> _AVAILABLE DATA_:
----------------
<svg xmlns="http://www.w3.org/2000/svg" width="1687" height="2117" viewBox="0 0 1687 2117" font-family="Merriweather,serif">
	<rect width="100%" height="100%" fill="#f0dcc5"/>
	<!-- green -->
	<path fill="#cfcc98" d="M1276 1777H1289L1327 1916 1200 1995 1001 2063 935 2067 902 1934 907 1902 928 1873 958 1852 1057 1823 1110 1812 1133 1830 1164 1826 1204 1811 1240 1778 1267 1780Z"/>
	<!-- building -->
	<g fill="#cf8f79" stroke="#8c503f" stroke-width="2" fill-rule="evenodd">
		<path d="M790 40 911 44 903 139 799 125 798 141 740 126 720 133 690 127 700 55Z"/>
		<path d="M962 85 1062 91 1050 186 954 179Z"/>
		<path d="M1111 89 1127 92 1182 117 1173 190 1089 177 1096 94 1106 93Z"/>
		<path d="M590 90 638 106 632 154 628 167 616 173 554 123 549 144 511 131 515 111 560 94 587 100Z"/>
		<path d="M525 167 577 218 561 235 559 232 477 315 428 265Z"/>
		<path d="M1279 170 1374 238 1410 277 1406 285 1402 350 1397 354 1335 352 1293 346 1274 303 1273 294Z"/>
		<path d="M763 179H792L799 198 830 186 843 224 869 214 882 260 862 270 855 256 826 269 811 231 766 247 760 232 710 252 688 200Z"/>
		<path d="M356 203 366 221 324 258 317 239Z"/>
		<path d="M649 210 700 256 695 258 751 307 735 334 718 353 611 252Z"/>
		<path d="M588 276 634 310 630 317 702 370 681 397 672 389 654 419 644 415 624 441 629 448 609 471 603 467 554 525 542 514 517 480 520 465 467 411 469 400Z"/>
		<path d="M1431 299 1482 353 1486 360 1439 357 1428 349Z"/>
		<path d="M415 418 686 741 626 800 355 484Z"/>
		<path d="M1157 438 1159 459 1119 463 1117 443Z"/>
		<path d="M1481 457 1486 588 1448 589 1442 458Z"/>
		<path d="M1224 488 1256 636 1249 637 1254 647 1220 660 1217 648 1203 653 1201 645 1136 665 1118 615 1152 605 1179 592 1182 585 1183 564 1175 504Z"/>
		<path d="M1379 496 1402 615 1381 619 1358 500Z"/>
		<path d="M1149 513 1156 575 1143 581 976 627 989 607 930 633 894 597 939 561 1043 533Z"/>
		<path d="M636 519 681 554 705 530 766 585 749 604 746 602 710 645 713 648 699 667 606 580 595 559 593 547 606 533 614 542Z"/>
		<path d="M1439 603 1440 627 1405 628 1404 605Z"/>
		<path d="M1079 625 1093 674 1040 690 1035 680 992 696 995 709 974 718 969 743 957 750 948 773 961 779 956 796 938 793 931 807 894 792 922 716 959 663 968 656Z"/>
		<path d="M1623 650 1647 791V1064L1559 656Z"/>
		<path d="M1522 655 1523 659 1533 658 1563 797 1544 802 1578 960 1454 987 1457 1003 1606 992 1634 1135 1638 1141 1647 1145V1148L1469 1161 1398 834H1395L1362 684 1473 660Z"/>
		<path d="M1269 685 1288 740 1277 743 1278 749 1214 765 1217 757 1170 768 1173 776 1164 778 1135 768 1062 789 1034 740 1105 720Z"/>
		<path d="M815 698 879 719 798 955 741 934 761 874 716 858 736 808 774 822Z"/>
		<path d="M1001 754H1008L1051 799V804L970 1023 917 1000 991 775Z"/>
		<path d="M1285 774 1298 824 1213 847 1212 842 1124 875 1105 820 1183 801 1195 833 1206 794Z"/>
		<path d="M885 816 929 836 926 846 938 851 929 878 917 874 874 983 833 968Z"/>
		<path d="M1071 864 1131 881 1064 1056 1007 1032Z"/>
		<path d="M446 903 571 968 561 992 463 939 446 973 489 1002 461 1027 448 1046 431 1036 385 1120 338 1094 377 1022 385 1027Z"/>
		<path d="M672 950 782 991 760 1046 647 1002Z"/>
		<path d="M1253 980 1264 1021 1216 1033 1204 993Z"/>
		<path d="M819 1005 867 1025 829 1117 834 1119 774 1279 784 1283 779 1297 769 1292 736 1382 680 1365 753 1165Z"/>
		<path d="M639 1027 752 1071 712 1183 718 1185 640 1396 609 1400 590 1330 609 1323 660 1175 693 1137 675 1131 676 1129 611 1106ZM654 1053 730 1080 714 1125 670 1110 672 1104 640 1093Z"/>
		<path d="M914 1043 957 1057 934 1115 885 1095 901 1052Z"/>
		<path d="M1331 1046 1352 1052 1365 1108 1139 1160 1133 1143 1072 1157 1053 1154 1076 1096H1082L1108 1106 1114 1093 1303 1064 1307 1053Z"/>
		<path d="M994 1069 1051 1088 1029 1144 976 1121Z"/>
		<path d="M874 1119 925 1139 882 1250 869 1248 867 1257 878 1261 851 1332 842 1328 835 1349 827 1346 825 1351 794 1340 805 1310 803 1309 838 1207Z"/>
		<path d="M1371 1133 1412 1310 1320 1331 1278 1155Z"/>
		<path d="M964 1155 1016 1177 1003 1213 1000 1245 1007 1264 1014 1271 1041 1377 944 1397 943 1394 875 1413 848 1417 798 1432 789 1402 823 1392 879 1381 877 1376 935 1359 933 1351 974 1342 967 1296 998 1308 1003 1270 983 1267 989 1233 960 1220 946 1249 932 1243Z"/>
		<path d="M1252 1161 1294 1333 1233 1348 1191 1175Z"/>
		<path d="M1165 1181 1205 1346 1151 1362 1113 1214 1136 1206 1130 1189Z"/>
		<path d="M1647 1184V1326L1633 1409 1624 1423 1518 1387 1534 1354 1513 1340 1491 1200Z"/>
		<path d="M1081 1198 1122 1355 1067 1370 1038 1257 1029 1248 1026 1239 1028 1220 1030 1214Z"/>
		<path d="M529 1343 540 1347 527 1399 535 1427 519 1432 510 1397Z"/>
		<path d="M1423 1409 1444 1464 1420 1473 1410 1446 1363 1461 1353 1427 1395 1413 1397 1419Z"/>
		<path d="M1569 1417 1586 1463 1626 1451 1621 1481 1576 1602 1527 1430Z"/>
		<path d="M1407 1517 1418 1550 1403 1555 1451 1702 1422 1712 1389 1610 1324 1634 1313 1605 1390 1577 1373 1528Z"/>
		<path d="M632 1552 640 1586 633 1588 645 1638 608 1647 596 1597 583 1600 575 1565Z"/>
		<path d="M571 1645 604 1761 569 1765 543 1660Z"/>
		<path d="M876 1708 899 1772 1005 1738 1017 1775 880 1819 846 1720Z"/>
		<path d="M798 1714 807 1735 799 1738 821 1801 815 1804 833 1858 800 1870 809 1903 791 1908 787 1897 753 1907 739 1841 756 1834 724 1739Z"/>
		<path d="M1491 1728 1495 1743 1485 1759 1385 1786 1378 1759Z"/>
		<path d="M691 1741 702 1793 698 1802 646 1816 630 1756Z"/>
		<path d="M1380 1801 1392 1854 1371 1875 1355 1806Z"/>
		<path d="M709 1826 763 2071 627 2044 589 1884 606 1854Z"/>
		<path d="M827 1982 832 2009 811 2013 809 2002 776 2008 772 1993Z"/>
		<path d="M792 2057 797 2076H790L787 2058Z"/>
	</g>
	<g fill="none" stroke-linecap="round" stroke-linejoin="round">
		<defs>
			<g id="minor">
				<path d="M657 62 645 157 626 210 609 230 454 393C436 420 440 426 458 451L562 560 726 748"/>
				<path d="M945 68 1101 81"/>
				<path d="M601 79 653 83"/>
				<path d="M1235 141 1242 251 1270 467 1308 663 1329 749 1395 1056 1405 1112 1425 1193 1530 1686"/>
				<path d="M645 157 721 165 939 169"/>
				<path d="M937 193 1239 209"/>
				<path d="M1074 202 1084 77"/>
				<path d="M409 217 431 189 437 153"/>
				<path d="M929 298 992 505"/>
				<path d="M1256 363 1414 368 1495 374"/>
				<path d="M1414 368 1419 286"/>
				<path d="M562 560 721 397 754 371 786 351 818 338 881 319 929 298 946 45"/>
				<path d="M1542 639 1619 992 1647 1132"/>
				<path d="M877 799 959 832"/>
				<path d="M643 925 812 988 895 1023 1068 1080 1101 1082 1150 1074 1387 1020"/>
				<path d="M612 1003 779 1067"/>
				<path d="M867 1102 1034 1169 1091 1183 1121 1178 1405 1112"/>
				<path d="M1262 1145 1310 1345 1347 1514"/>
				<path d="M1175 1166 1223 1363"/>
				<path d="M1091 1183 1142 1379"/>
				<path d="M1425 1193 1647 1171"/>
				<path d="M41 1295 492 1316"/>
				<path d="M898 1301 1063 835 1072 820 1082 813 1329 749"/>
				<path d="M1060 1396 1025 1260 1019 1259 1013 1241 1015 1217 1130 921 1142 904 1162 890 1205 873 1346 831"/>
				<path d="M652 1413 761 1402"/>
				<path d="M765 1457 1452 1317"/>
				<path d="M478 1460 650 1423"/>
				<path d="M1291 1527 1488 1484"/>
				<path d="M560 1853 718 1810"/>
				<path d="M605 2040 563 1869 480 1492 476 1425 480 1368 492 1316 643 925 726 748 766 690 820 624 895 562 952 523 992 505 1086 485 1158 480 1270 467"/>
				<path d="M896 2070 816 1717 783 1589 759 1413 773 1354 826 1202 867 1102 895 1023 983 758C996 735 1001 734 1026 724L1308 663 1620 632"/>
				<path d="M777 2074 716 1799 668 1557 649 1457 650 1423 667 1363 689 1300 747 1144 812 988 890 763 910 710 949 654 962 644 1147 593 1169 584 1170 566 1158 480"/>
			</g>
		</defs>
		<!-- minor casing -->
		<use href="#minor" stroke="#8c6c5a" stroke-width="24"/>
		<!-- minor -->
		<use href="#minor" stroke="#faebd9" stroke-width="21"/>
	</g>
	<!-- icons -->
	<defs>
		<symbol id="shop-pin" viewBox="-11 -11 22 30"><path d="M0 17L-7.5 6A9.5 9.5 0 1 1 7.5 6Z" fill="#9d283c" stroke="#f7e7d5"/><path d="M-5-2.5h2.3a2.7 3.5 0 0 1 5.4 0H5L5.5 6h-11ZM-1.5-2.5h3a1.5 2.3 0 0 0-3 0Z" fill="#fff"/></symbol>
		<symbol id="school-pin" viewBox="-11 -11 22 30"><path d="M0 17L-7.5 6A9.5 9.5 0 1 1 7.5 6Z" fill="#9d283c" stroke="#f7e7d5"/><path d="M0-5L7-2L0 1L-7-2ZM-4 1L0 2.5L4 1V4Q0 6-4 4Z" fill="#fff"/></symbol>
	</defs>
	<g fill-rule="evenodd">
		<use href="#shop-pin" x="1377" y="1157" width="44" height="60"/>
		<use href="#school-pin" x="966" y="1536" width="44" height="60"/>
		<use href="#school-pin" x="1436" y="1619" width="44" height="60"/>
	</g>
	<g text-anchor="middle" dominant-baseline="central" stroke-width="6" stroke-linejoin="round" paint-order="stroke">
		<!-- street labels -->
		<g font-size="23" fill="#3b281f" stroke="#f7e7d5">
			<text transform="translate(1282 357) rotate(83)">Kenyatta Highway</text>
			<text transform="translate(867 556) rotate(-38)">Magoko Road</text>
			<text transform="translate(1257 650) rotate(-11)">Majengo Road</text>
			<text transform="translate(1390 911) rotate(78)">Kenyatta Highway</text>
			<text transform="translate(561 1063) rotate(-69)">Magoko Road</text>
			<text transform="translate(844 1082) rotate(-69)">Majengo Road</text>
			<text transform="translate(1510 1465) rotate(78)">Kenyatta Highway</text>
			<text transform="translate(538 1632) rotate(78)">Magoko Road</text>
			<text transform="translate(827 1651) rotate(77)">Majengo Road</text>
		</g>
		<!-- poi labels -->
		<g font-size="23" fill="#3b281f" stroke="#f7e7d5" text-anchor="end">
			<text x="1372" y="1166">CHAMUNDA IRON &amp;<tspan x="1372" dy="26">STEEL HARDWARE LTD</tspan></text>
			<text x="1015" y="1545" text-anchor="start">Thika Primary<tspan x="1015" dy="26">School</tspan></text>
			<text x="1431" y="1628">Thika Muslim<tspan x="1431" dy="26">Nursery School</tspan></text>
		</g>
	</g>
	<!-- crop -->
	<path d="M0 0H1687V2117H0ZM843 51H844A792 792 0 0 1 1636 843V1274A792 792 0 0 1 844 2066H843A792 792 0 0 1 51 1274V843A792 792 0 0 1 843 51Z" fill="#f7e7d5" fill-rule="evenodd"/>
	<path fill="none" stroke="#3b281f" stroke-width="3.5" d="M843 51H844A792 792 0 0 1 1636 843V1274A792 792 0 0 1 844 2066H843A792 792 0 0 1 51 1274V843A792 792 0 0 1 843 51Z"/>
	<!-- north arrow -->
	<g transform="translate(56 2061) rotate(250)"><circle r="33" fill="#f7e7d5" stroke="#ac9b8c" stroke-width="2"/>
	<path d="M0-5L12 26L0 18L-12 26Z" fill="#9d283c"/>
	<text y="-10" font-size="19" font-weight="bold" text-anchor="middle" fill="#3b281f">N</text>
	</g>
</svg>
----------------
> _YOUR INSTRUCTIONS_:
In the data shown above, how many lines hold the string "round"? The answer is the number alone.

> _SOLVED PROBLEM_:
2